A Republican representative has claimed that his alleged donation to a homophobic "holocaust denier" was a simple mistake.
Per The Daily Beast, Federal Election Commission files showed that the Texas GOP Louie Gohmert donated $5,500 to the anti-LGBTQ+ and antisemitic Pastor Steve Anderson last December.
However, Gohmert's Chief of Staff Connie Hair told the above publication that the donation was an accident.

Hair stated that the politician's 'donation' was the result of a botched internet search for an address by the congressman's treasurer, William Long.
Long had intended on hiring a Christian singer named Steve Amerson to play at an event. However, he mistakenly filed with the FEC that the money was given to Steve Anderson instead.

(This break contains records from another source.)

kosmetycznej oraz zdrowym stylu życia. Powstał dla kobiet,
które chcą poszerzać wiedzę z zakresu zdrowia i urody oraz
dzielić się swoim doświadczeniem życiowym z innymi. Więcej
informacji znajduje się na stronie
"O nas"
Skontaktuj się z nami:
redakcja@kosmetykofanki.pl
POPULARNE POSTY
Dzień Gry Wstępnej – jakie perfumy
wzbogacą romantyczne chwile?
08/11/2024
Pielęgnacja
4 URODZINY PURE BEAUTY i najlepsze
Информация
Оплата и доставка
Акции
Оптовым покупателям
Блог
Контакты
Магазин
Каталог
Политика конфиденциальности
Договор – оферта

He added: "That's who it was written to, and Louie gave it to him, and when Bill Long got the check and the charge, he searched 'Anderson Ministries' instead of 'Amerson.' Bill Long is amending our filing."

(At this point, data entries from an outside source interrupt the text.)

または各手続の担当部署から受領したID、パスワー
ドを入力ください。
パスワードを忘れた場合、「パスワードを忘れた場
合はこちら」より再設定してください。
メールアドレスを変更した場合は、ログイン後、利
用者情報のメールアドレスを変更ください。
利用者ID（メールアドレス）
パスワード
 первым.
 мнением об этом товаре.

Anderson is a pastor at the Faithful Word Baptist Church in Tempe, Arizona. The fundamentalist church's doctrinal statement states that "homosexuality is a sin and an abomination which God punishes with the death penalty."
Meanwhile, a 2015 report from the Jewish Anti-Defamation League found that noted Anderson previously spread erroneous claims that millions of Jews had not been gassed and cremated in Nazi Germany during World War II.
Gohmert infamously drew widespread mockery after suggested changing the moon's orbit around the Earth, or the Earth's orbit around the sun, in a bid to halt climate change, during a hearing with the House Natural Resources Committee.
Speaking with senior Forest Service official Jennifer Eberlein, Gohmert stated:
"I was informed by the immediate past director of NASA that they've found that the moon's orbit is changing slightly and so is the Earth's orbit around the sun. We know there's been significant solar flare activity.
"So is there anything that the National Forest Service or BLM can do to change the course of the moon's orbit, or the Earth's orbit around the sun? Obviously, that would have profound effects on our climate."
NASA has previously debunked the idea that the Earth's orbit is responsible for climate change, with a spokesperson writing in a blog post:
"The small changes set in motion by Milankovitch cycles operate separately and together to influence Earth’s climate over very long timespans, leading to larger changes in our climate over tens of thousands to hundreds of thousands of years."